## TESTO MOSTRATO
· · · ·

Grottazzolina (Fermo), 19 novembre 2024 – Avevano creato un’organizzazione dedita al caporalato in fabbrica e avevano commesso reati di estorsione e intermediazione illecita di manodopera, perdurati nel tempo, a danno degli oltre 50 lavoratori di un’azienda alimentare di Grottazzolina.
Per questo motivo un imprenditore, sua moglie, altri tre soci e un cosiddetto “caporale”, di nazionalità cinese e italiana, sono stati denunciati dalla Guardia di Finanza di Fermo per associazione a delinquere al termine dell’operazione denominata “tempi supplementari”.
La Guardia di Finanza in azione nell’azienda alimentare di Grottazzolina, in provincia di Fermo
Nell’ambito dell’indagine gli investigatori delle Fiamme Gialle hanno eseguito un sequestro preventivo di un milione e 700mila euro sui conti correnti dell’azienda. Le attività, anche di carattere tecnico, scaturite dalla denuncia di un ex dipendente extracomunitario, licenziato dall’azienda per essersi recato al pronto soccorso a causa di un grave infortunio verificatosi durante le ore lavorative, hanno consentito di acclarare lo stato di sfruttamento in cui versava l’intera forza lavoro presente nello stabilimento di Grottazzolina. Le perquisizioni effettuate, che hanno interessato anche i locali aziendali, oltre a rilevare, grazie alla collaborazione dei vigili del fuoco e dell’Azienda sanitaria territoriale di Fermo, numerose irregolarità alla disciplina in materia di sicurezza sui luoghi di lavoro ed in materia sanitaria, hanno permesso, sulla scorta delle dichiarazioni rese da tutti i dipendenti e raccolte dai finanzieri del Nucleo mobile e dal personale messo a disposizione dall’Ispettorato territoriale del lavoro di Ascoli Piceno, di far emergere una situazione di grave sfruttamento. Una realtà inquietante fatta emergere anche grazie alla minuziosa analisi condotta con l’ausilio di personale qualificato della “computer forensics e data analysis”, del materiale documentale e informatico sottoposto a sequestro. Contrattualizzati per un massimo di 16 ore settimanali, ma costretti a lavorare per almeno 12 ore al giorno, con un unico giorno di riposo e senza la possibilità di fruire di giorni di ferie o comunque di assentarsi per qualsiasi tipo di problematica, compresa la malattia. Queste solo alcune delle stringenti condizioni cui dovevano sottostare i dipendenti dell’azienda, perlopiù cinesi e bengalesi. Tali regole, non scritte, ma perentorie prevedevano la decurtazione della paga per chi non le rispettava e il licenziamento dei recidivi. Chi veniva assunto, per il primo mese riceveva, senza alcuna ragione, il 50% del compenso, senza possibilità di replica. Formalmente i dipendenti percepivano la tredicesima e la quattordicesima ma per mantenere il posto di lavoro – essenziale per il rinnovo del permesso di soggiorno – dovevano restituire tutto al proprio datore di lavoro.
Nessun compenso per le ore di straordinario effettuate, 30 minuti di pausa pranzo e l’accesso ai servizi igienici, ma per un massimo di 5 minuti alla volta e non troppe volte al giorno, altrimenti il “caporale” decurtava un’ora di lavoro. Il rilevante sequestro preventivo operato sui conti aziendali, che si sono rivelati “capienti” rispetto all’ammontare del provvedimento cautelare, tiene conto di tutte le ore di lavoro effettuate e non retribuite e dei relativi contributi che non sono stati versati per ogni singolo dipendente aziendale.

· · · ·

## SEZIONE DATI
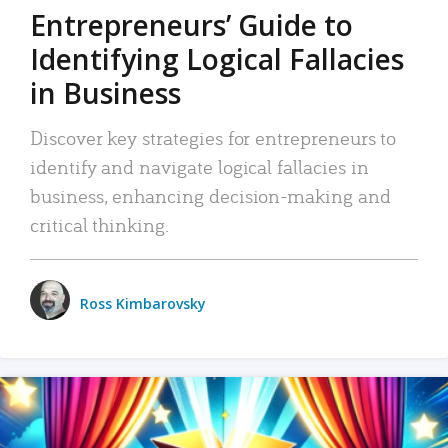
Entrepreneurs’ Guide to
Identifying Logical Fallacies
in Business
Discover key strategies for entrepreneurs to
identify and navigate logical fallacies in
business, enhancing decision-making and
critical thinking.
Ross Kimbarovsky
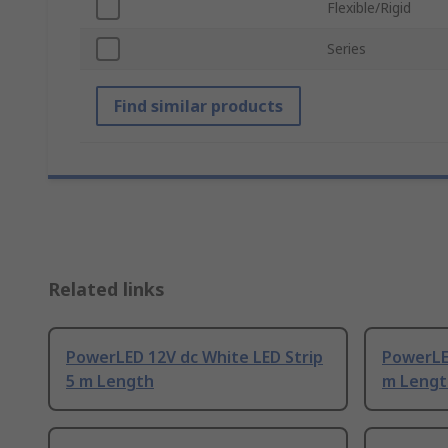
Flexible/Rigid
Series
Find similar products
Related links
PowerLED 12V dc White LED Strip
PowerLE
5 m Length
m Lengt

· · · ·

## AZIONE RICHIESTA 1
Puoi riscrivere il tratto dell'articolo sul caporalato da "Nessun compenso per" fino a "singolo dipendente aziendale.", mettendo "pausa pasto" al posto di "pausa pranzo"?
## AZIONE RICHIESTA 2
Rispondi a queste domande sull'articolo sul caporalato:
(a) Quanti lavoratori dell'azienda alimentare hanno subito i reati?
(b) A quanto ammonta il sequestro preventivo eseguito sui conti correnti dell'azienda?
(c) Per quante ore settimanali al massimo erano contrattualizzati i dipendenti?

## RISULTATO ATTESO 1
Nessun compenso per le ore di straordinario effettuate, 30 minuti di pausa pasto e l’accesso ai servizi igienici, ma per un massimo di 5 minuti alla volta e non troppe volte al giorno, altrimenti il “caporale” decurtava un’ora di lavoro. Il rilevante sequestro preventivo operato sui conti aziendali, che si sono rivelati “capienti” rispetto all’ammontare del provvedimento cautelare, tiene conto di tutte le ore di lavoro effettuate e non retribuite e dei relativi contributi che non sono stati versati per ogni singolo dipendente aziendale.

## RISULTATO ATTESO 2
(a) Oltre 50 lavoratori.
(b) Un milione e 700mila euro.
(c) Per un massimo di 16 ore settimanali.